[Exercise prompt]
Transcribe each line below verbatim; pictures excluded.
[Start of section]
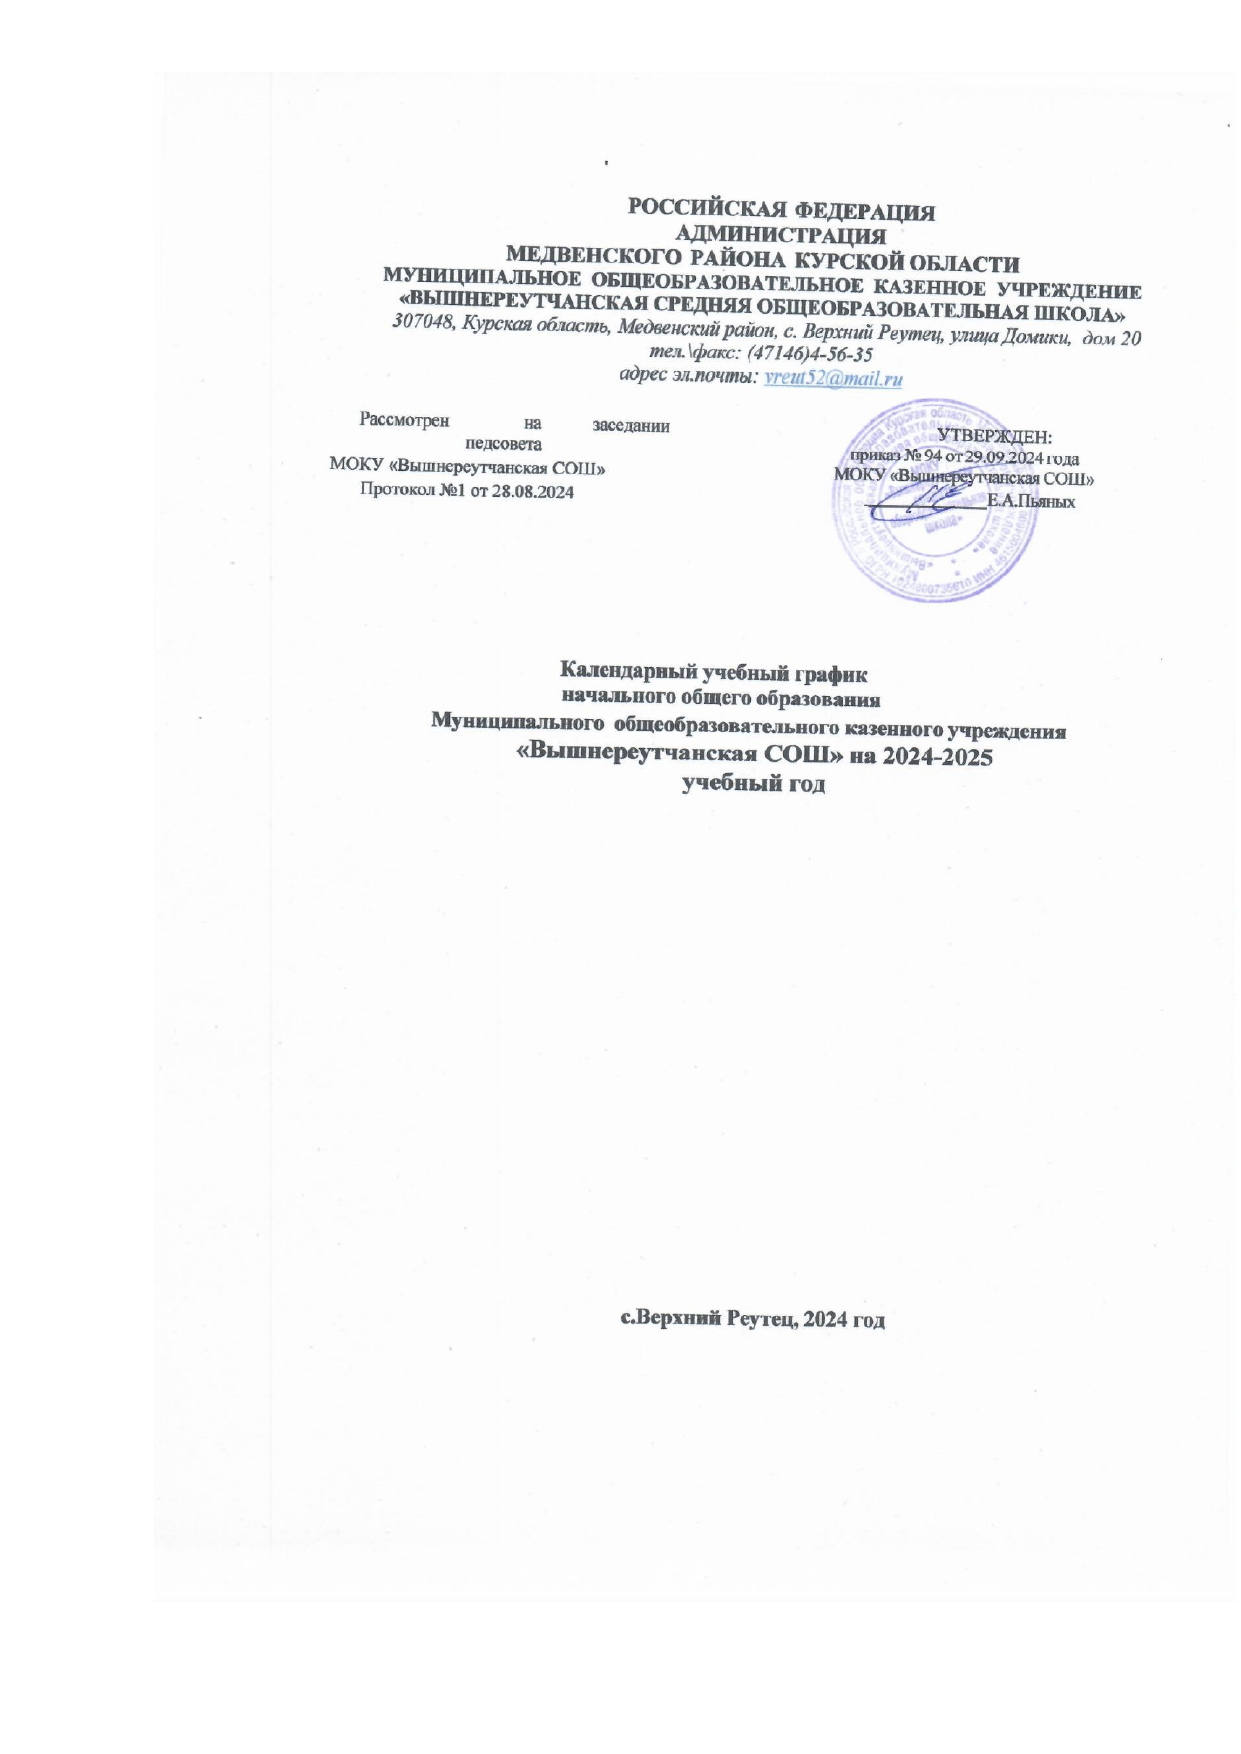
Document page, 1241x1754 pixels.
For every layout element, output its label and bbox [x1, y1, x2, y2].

picture [154, 72, 1236, 1602]
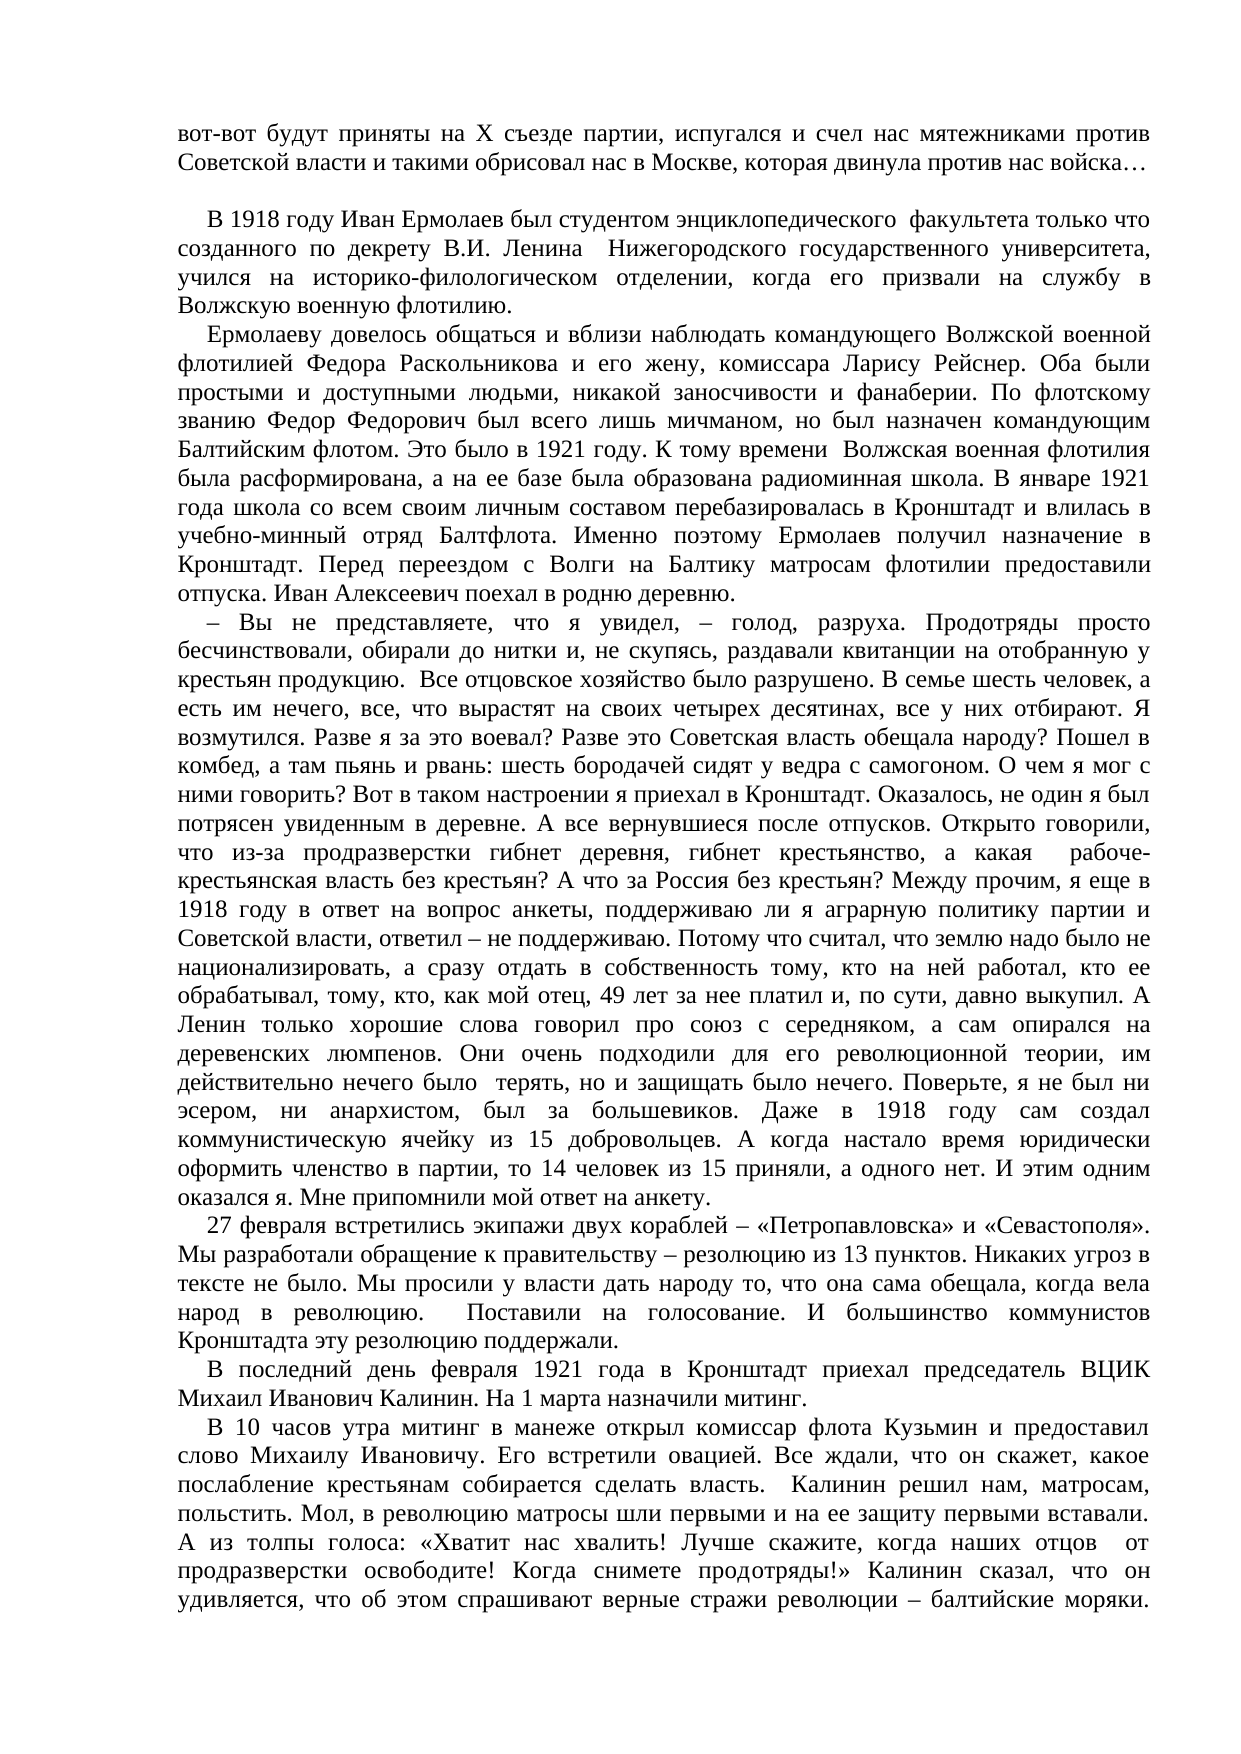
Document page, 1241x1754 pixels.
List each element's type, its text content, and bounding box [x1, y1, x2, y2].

text В последний день февраля 1921 года в Кронштадт приехал председатель ВЦИК Михаил Иванович Калинин. На 1 марта назначили митинг. [177, 1354, 1152, 1412]
text 27 февраля встретились экипажи двух кораблей – «Петропавловска» и «Севастополя». Мы разработали обращение к правительству – резолюцию из 13 пунктов. Никаких угроз в тексте не было. Мы просили у власти дать народу то, что она сама обещала, когда вела народ в революцию. Поставили на голосование. И большинство коммунистов Кронштадта эту резолюцию поддержали. [177, 1211, 1152, 1354]
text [177, 118, 1152, 176]
text Ермолаеву довелось общаться и вблизи наблюдать командующего Волжской военной флотилией Федора Раскольникова и его жену, комиссара Ларису Рейснер. Оба были простыми и доступными людьми, никакой заносчивости и фанаберии. По флотскому званию Федор Федорович был всего лишь мичманом, но был назначен командующим Балтийским флотом. Это было в 1921 году. К тому времени Волжская военная флотилия была расформирована, а на ее базе была образована радиоминная школа. В январе 1921 года школа со всем своим личным составом перебазировалась в Кронштадт и влилась в учебно-минный отряд Балтфлота. Именно поэтому Ермолаев получил назначение в Кронштадт. Перед переездом с Волги на Балтику матросам флотилии предоставили отпуска. Иван Алексеевич поехал в родню деревню. [177, 319, 1152, 607]
text В 1918 году Иван Ермолаев был студентом энциклопедического факультета только что созданного по декрету В.И. Ленина Нижегородского государственного университета, учился на историко-филологическом отделении, когда его призвали на службу в Волжскую военную флотилию. [177, 204, 1152, 319]
text – Вы не представляете, что я увидел, – голод, разруха. Продотряды просто бесчинствовали, обирали до нитки и, не скупясь, раздавали квитанции на отобранную у крестьян продукцию. Все отцовское хозяйство было разрушено. В семье шесть человек, а есть им нечего, все, что вырастят на своих четырех десятинах, все у них отбирают. Я возмутился. Разве я за это воевал? Разве это Советская власть обещала народу? Пошел в комбед, а там пьянь и рвань: шесть бородачей сидят у ведра с самогоном. О чем я мог с ними говорить? Вот в таком настроении я приехал в Кронштадт. Оказалось, не один я был потрясен увиденным в деревне. А все вернувшиеся после отпусков. Открыто говорили, что из-за продразверстки гибнет деревня, гибнет крестьянство, а какая рабоче-крестьянская власть без крестьян? А что за Россия без крестьян? Между прочим, я еще в 1918 году в ответ на вопрос анкеты, поддерживаю ли я аграрную политику партии и Советской власти, ответил – не поддерживаю. Потому что считал, что землю надо было не национализировать, а сразу отдать в собственность тому, кто на ней работал, кто ее обрабатывал, тому, кто, как мой отец, 49 лет за нее платил и, по сути, давно выкупил. А Ленин только хорошие слова говорил про союз с середняком, а сам опирался на деревенских люмпенов. Они очень подходили для его революционной теории, им действительно нечего было терять, но и защищать было нечего. Поверьте, я не был ни эсером, ни анархистом, был за большевиков. Даже в 1918 году сам создал коммунистическую ячейку из 15 добровольцев. А когда настало время юридически оформить членство в партии, то 14 человек из 15 приняли, а одного нет. И этим одним оказался я. Мне припомнили мой ответ на анкету. [177, 607, 1152, 1211]
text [177, 1412, 1152, 1613]
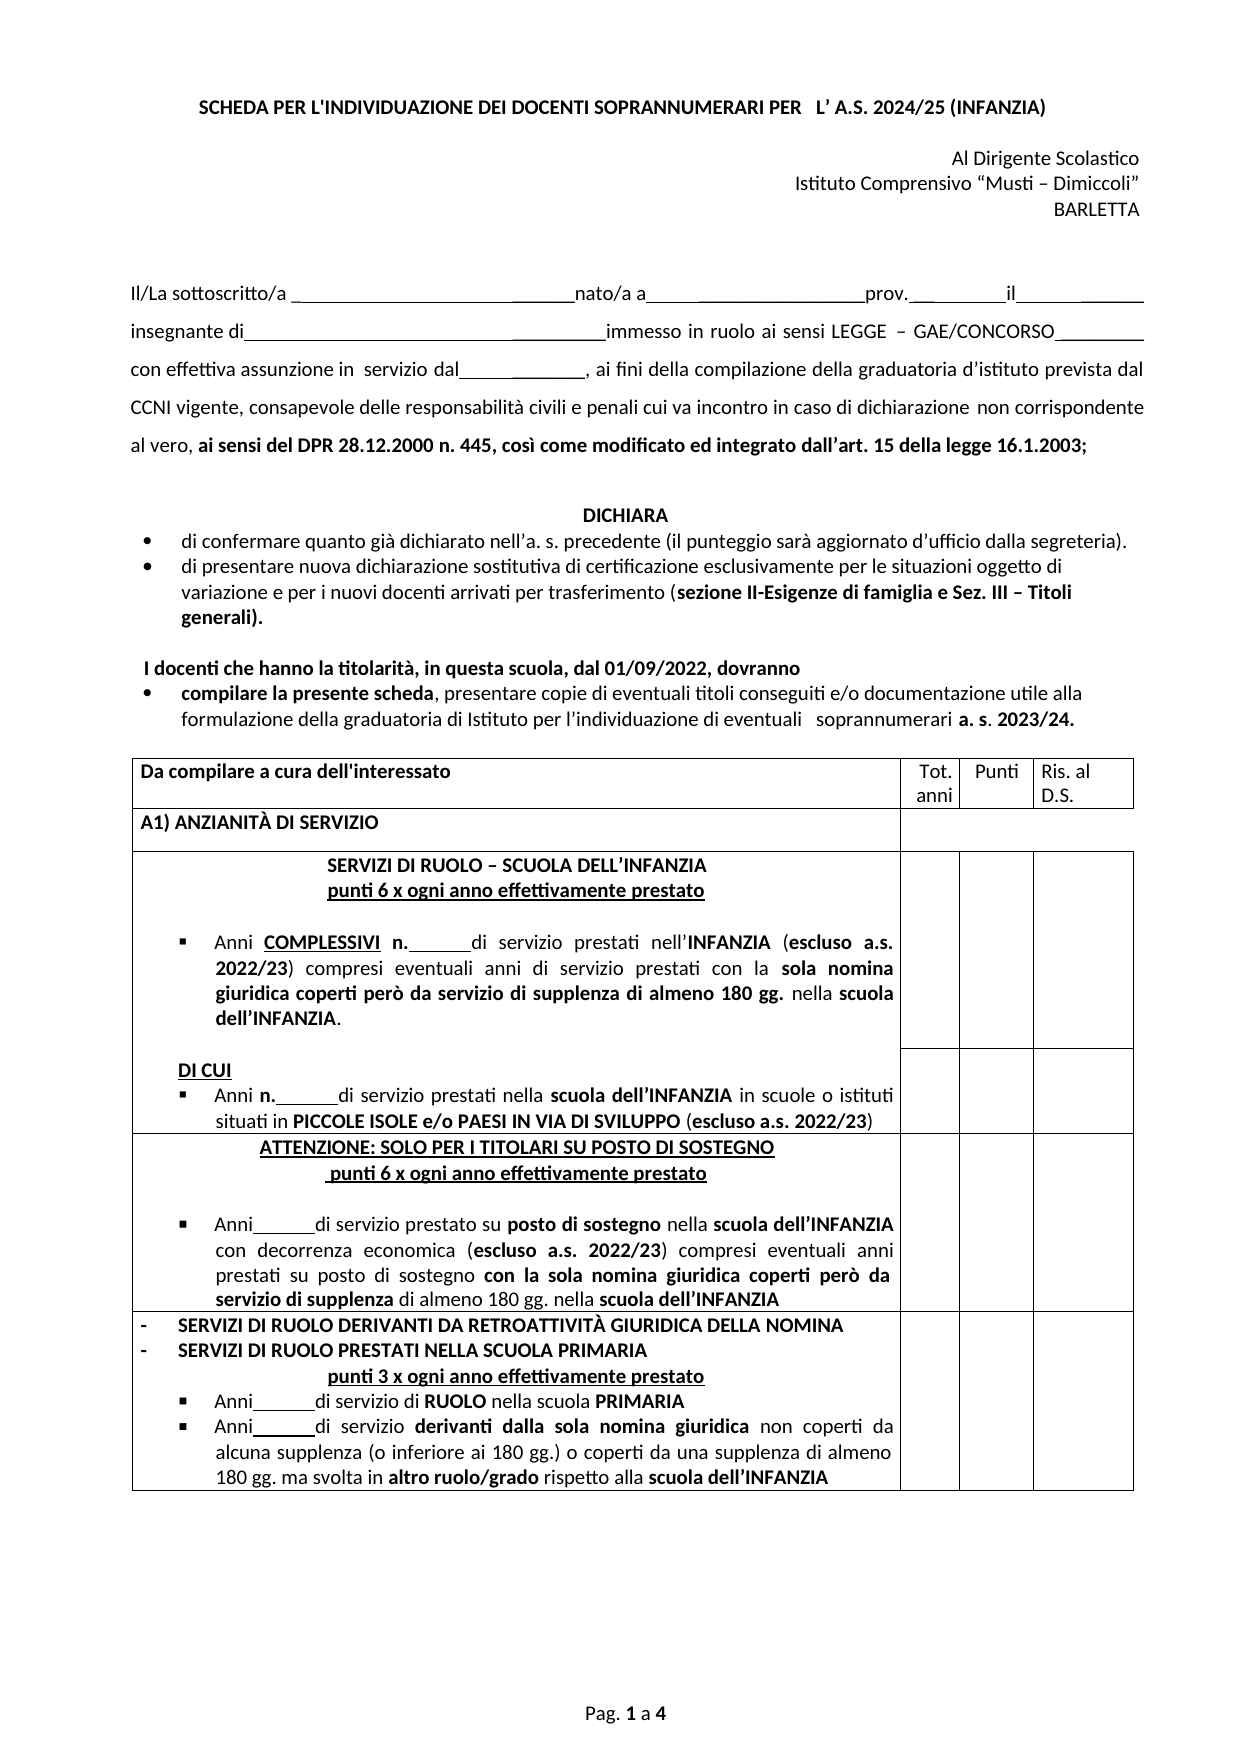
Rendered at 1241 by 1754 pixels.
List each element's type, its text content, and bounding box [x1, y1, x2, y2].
[End of section]
[Worked solution]
Document page, 1241x1754 pixels.
For every layout element, output its label and bbox [x1, y1, x2, y2].

picture [154, 72, 1236, 1602]
Document page, 1241x1754 pixels.
List each element's type, its text content, and bounding box [x1, y1, x2, y2].

text В последний день февраля 1921 года в Кронштадт приехал председатель ВЦИК Михаил Иванович Калинин. На 1 марта назначили митинг. [177, 1354, 1152, 1412]
text 27 февраля встретились экипажи двух кораблей – «Петропавловска» и «Севастополя». Мы разработали обращение к правительству – резолюцию из 13 пунктов. Никаких угроз в тексте не было. Мы просили у власти дать народу то, что она сама обещала, когда вела народ в революцию. Поставили на голосование. И большинство коммунистов Кронштадта эту резолюцию поддержали. [177, 1211, 1152, 1354]
text [177, 118, 1152, 176]
text Ермолаеву довелось общаться и вблизи наблюдать командующего Волжской военной флотилией Федора Раскольникова и его жену, комиссара Ларису Рейснер. Оба были простыми и доступными людьми, никакой заносчивости и фанаберии. По флотскому званию Федор Федорович был всего лишь мичманом, но был назначен командующим Балтийским флотом. Это было в 1921 году. К тому времени Волжская военная флотилия была расформирована, а на ее базе была образована радиоминная школа. В январе 1921 года школа со всем своим личным составом перебазировалась в Кронштадт и влилась в учебно-минный отряд Балтфлота. Именно поэтому Ермолаев получил назначение в Кронштадт. Перед переездом с Волги на Балтику матросам флотилии предоставили отпуска. Иван Алексеевич поехал в родню деревню. [177, 319, 1152, 607]
text В 1918 году Иван Ермолаев был студентом энциклопедического факультета только что созданного по декрету В.И. Ленина Нижегородского государственного университета, учился на историко-филологическом отделении, когда его призвали на службу в Волжскую военную флотилию. [177, 204, 1152, 319]
text – Вы не представляете, что я увидел, – голод, разруха. Продотряды просто бесчинствовали, обирали до нитки и, не скупясь, раздавали квитанции на отобранную у крестьян продукцию. Все отцовское хозяйство было разрушено. В семье шесть человек, а есть им нечего, все, что вырастят на своих четырех десятинах, все у них отбирают. Я возмутился. Разве я за это воевал? Разве это Советская власть обещала народу? Пошел в комбед, а там пьянь и рвань: шесть бородачей сидят у ведра с самогоном. О чем я мог с ними говорить? Вот в таком настроении я приехал в Кронштадт. Оказалось, не один я был потрясен увиденным в деревне. А все вернувшиеся после отпусков. Открыто говорили, что из-за продразверстки гибнет деревня, гибнет крестьянство, а какая рабоче-крестьянская власть без крестьян? А что за Россия без крестьян? Между прочим, я еще в 1918 году в ответ на вопрос анкеты, поддерживаю ли я аграрную политику партии и Советской власти, ответил – не поддерживаю. Потому что считал, что землю надо было не национализировать, а сразу отдать в собственность тому, кто на ней работал, кто ее обрабатывал, тому, кто, как мой отец, 49 лет за нее платил и, по сути, давно выкупил. А Ленин только хорошие слова говорил про союз с середняком, а сам опирался на деревенских люмпенов. Они очень подходили для его революционной теории, им действительно нечего было терять, но и защищать было нечего. Поверьте, я не был ни эсером, ни анархистом, был за большевиков. Даже в 1918 году сам создал коммунистическую ячейку из 15 добровольцев. А когда настало время юридически оформить членство в партии, то 14 человек из 15 приняли, а одного нет. И этим одним оказался я. Мне припомнили мой ответ на анкету. [177, 607, 1152, 1211]
text [177, 1412, 1152, 1613]
Rendered at 1241 by 1754 pixels.
List each element's type, its text content, and bounding box [x1, y1, x2, y2].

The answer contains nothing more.